▶ Aim of the task
Each line containing the word "упаковке" must be copied from the material below.

▶ The input

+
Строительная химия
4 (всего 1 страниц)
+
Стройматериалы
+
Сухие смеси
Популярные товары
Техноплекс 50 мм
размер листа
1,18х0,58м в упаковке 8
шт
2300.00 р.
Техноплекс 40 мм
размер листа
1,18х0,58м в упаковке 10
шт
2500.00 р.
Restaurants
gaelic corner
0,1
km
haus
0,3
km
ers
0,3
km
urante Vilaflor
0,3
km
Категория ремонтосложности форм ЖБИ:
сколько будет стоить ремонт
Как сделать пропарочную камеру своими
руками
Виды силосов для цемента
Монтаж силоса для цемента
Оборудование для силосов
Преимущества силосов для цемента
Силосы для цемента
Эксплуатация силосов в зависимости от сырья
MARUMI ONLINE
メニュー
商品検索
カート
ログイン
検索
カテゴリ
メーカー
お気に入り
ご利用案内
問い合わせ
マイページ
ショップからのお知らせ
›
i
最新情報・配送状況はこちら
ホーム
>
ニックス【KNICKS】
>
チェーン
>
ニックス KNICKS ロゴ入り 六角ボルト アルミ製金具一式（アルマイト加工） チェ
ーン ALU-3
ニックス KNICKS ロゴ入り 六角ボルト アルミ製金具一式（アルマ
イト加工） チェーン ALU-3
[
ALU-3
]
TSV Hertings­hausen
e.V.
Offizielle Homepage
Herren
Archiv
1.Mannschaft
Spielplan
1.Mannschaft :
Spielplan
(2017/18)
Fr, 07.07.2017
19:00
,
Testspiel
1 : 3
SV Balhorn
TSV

▶ Response to the exercise
1,18х0,58м в упаковке 8
1,18х0,58м в упаковке 10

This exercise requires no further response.